**ACTIVITY:**
Repeat the records below exactly, line for line.

= Beginning of Section =

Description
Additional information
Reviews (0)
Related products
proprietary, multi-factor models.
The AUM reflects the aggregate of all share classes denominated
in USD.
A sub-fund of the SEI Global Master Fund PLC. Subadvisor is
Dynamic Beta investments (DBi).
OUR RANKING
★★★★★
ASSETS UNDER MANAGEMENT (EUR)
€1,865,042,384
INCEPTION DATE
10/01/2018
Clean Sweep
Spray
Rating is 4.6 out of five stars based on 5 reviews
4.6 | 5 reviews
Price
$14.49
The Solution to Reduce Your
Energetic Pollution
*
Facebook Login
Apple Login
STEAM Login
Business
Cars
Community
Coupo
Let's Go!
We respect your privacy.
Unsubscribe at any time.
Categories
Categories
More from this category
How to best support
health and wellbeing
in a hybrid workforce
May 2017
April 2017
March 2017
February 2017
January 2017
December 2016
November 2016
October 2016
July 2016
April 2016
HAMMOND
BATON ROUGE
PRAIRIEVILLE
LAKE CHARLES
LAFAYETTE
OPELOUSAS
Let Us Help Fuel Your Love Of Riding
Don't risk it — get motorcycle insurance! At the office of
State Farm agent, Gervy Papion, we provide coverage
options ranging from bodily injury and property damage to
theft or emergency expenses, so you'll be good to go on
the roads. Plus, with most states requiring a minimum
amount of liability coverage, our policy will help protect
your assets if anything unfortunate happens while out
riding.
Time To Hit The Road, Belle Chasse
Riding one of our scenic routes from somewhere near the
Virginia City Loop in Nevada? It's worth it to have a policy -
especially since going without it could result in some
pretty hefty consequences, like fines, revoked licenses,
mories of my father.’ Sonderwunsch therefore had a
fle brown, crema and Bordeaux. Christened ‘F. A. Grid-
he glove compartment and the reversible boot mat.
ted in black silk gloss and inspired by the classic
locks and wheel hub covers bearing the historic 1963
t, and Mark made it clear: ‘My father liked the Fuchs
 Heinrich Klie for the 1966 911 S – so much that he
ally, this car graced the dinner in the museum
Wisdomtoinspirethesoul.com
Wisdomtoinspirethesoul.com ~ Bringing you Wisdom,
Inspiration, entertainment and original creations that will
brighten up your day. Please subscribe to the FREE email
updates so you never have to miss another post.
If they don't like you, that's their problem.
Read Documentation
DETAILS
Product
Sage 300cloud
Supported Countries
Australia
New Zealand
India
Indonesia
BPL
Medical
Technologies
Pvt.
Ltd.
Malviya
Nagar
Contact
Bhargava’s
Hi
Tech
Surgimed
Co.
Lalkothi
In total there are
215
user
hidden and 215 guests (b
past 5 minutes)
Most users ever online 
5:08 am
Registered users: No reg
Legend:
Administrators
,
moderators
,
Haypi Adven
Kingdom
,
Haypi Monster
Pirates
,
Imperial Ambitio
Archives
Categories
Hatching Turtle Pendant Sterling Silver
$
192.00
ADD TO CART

= End of Section =

**OUTPUT OF THE EXERCISE:**
Description
Additional information
Reviews (0)
Related products
proprietary, multi-factor models.
The AUM reflects the aggregate of all share classes denominated
in USD.
A sub-fund of the SEI Global Master Fund PLC. Subadvisor is
Dynamic Beta investments (DBi).
OUR RANKING
★★★★★
ASSETS UNDER MANAGEMENT (EUR)
€1,865,042,384
INCEPTION DATE
10/01/2018
Clean Sweep
Spray
Rating is 4.6 out of five stars based on 5 reviews
4.6 | 5 reviews
Price
$14.49
The Solution to Reduce Your
Energetic Pollution
*
Facebook Login
Apple Login
STEAM Login
Business
Cars
Community
Coupo
Let's Go!
We respect your privacy.
Unsubscribe at any time.
Categories
Categories
More from this category
How to best support
health and wellbeing
in a hybrid workforce
May 2017
April 2017
March 2017
February 2017
January 2017
December 2016
November 2016
October 2016
July 2016
April 2016
HAMMOND
BATON ROUGE
PRAIRIEVILLE
LAKE CHARLES
LAFAYETTE
OPELOUSAS
Let Us Help Fuel Your Love Of Riding
Don't risk it — get motorcycle insurance! At the office of
State Farm agent, Gervy Papion, we provide coverage
options ranging from bodily injury and property damage to
theft or emergency expenses, so you'll be good to go on
the roads. Plus, with most states requiring a minimum
amount of liability coverage, our policy will help protect
your assets if anything unfortunate happens while out
riding.
Time To Hit The Road, Belle Chasse
Riding one of our scenic routes from somewhere near the
Virginia City Loop in Nevada? It's worth it to have a policy -
especially since going without it could result in some
pretty hefty consequences, like fines, revoked licenses,
mories of my father.’ Sonderwunsch therefore had a
fle brown, crema and Bordeaux. Christened ‘F. A. Grid-
he glove compartment and the reversible boot mat.
ted in black silk gloss and inspired by the classic
locks and wheel hub covers bearing the historic 1963
t, and Mark made it clear: ‘My father liked the Fuchs
 Heinrich Klie for the 1966 911 S – so much that he
ally, this car graced the dinner in the museum
Wisdomtoinspirethesoul.com
Wisdomtoinspirethesoul.com ~ Bringing you Wisdom,
Inspiration, entertainment and original creations that will
brighten up your day. Please subscribe to the FREE email
updates so you never have to miss another post.
If they don't like you, that's their problem.
Read Documentation
DETAILS
Product
Sage 300cloud
Supported Countries
Australia
New Zealand
India
Indonesia
BPL
Medical
Technologies
Pvt.
Ltd.
Malviya
Nagar
Contact
Bhargava’s
Hi
Tech
Surgimed
Co.
Lalkothi
In total there are
215
user
hidden and 215 guests (b
past 5 minutes)
Most users ever online 
5:08 am
Registered users: No reg
Legend:
Administrators
,
moderators
,
Haypi Adven
Kingdom
,
Haypi Monster
Pirates
,
Imperial Ambitio
Archives
Categories
Hatching Turtle Pendant Sterling Silver
$
192.00
ADD TO CART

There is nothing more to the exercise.